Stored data
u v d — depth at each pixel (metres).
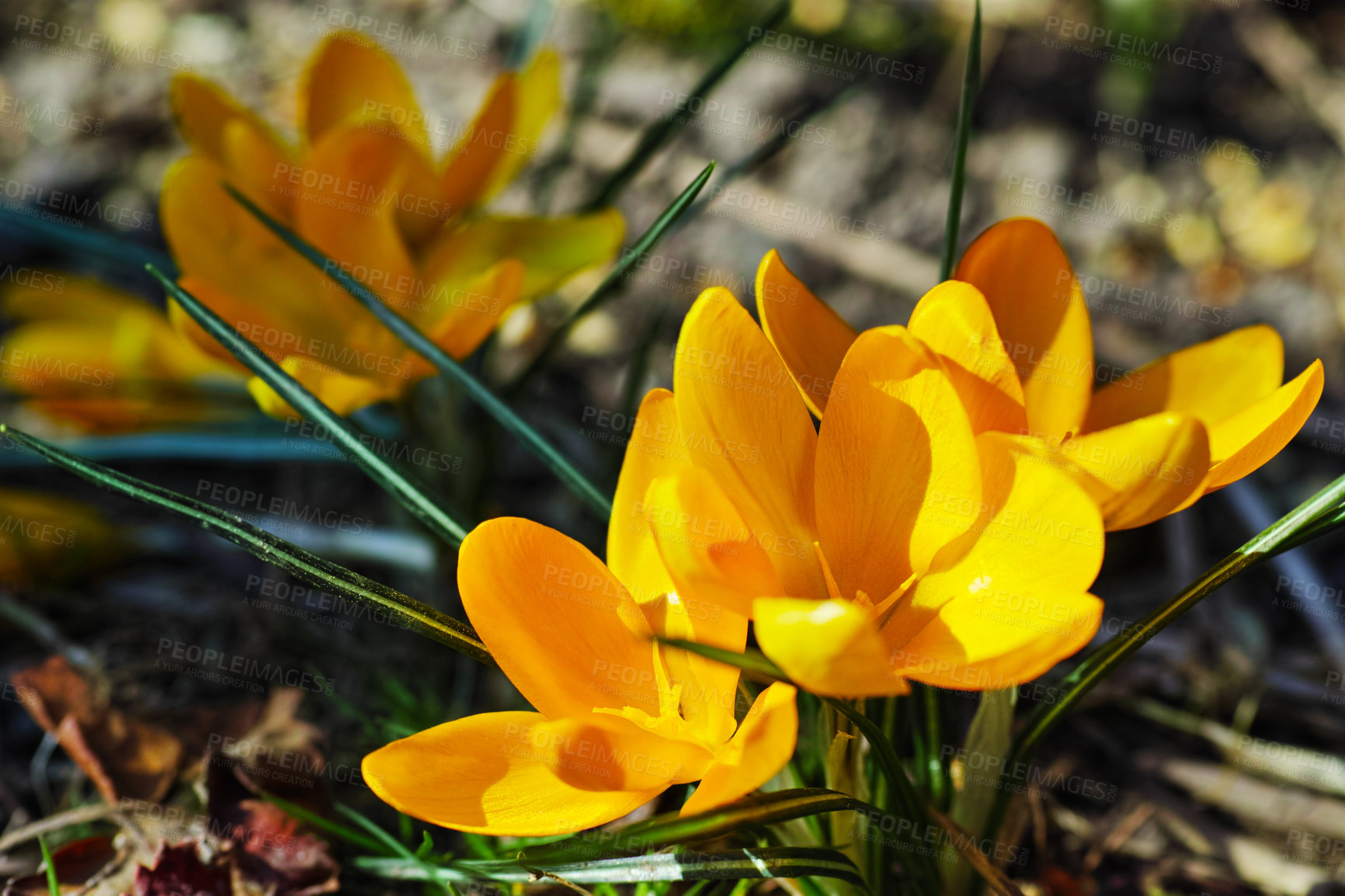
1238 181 0.70
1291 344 0.62
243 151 0.43
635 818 0.42
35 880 0.42
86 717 0.43
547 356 0.46
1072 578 0.35
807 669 0.34
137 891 0.41
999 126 0.73
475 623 0.36
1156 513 0.37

EXERCISE DIRECTIONS
Each entry above should be given again exactly, with its pictures omitted.

OUTPUT BELOW
u v d — depth at each pixel (metres).
1238 181 0.70
1291 344 0.62
243 151 0.43
635 818 0.42
35 880 0.42
86 717 0.43
547 356 0.46
1072 578 0.35
807 669 0.34
137 891 0.41
999 126 0.73
475 623 0.36
1156 513 0.37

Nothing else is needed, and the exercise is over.